We recently developed the first cervicovaginal challenge models for a papillomavirus based on our pseudovirus technology. In basic studies, we found that PVs cannot infect or even bind intact epithelial surfaces of the murine genital tract. Infection required trauma that results in exposure and capsid binding to the underlying basement membrane. Interestingly, nonoxonol-9, the active ingredient in most spermicides, is known to disrupt genital tract epithelium, and it greatly potentiated infection in our model. In a screen to identify HPV infection inhibitors, we identified carrageenan, a widely utilized inexpensive gelling polysaccharide extracted from red algae, as an extremely potent and broad spectrum inhibitor of in vitro infection by genital HPV types. Carrageenan also prevented HPV infection of the female genital tract in our challenge model, even in the presence of nonoxonol-9. Since carrageenan is already used as the principal gelling agent in some over-the-counter sexual lubricants, it is an attractive candidate for an HPV topical microbicide.

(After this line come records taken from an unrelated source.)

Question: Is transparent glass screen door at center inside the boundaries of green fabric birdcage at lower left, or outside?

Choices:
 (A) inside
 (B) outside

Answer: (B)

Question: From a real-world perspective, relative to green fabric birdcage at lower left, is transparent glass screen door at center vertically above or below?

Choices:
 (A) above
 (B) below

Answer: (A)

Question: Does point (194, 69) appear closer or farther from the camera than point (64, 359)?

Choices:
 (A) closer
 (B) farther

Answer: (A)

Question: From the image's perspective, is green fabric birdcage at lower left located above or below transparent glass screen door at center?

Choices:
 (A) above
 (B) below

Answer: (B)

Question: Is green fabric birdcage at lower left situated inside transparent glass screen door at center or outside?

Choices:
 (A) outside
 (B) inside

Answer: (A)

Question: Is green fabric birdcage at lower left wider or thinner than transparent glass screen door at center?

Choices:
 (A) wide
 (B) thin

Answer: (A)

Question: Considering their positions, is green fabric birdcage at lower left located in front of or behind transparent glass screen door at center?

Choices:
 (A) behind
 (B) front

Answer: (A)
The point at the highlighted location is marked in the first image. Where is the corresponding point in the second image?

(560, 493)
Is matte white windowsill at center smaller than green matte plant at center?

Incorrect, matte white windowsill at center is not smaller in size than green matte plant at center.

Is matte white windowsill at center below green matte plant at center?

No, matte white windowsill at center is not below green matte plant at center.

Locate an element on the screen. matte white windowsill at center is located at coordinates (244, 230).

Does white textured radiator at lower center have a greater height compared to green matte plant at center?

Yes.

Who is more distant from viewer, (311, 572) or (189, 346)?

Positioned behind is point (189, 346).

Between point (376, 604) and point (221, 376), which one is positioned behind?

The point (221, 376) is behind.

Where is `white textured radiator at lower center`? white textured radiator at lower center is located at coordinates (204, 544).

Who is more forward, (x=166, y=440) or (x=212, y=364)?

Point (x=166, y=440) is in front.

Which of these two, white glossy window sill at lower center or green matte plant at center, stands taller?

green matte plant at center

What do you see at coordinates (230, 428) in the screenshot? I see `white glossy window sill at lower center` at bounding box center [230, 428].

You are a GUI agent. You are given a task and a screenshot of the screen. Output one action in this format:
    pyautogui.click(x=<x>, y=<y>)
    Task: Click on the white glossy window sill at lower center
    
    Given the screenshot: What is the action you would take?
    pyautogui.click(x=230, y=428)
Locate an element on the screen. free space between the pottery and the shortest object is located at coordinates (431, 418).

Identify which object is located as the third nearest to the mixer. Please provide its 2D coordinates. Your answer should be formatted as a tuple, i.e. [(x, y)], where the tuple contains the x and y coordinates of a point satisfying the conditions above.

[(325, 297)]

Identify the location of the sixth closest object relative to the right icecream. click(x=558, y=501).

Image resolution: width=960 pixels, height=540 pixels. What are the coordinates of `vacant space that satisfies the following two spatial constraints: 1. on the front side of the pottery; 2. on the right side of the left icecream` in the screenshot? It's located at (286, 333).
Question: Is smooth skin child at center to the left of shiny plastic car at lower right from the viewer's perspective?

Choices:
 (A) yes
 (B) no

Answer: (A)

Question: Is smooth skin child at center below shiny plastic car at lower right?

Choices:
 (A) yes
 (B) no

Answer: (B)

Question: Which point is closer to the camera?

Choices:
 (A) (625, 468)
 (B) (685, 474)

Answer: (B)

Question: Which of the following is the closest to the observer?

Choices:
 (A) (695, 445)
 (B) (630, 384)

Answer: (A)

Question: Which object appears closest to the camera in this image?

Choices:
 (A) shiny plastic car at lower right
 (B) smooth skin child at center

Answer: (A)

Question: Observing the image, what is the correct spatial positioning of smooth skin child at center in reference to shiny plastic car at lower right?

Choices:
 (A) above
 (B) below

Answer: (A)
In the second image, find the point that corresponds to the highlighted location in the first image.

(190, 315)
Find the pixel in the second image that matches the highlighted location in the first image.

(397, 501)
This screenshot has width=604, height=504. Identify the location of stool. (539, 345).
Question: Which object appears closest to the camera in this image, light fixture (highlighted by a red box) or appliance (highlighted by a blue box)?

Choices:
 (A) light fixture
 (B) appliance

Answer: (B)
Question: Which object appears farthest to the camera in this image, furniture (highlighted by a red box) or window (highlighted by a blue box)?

Clinical trials with NCI collaborators are in the planning stage.

In ongoing studies, we are exploring the use of PV pseudovirus as gene transfer vehicles. The tropism of the pseudovirions is remarkably limited to traumatized epithilium. However, almost all epithelial tumor-derived cell lines are readily infected. This suggests that wounded keratinocytes and tumors share a fundamental property essential for PV infection. Practically, it suggests that PV pseudoviruses might be useful in tumor diagnosis or cytotoxic gene therapy since the vectors do not infect or even bind normal tissue. With colleagues at the Vaccine Research Center, we are evaluating the pseudovirions as vehicles for genetic immunization of the female genital tract. Preliminary studies in mice indicate that cervicovaginal instillation of pseudovirus in the presence of nonoxonal-9 induces potent systemic and mucosal B and T cell responses.

This page was last updated on 7/22/2008.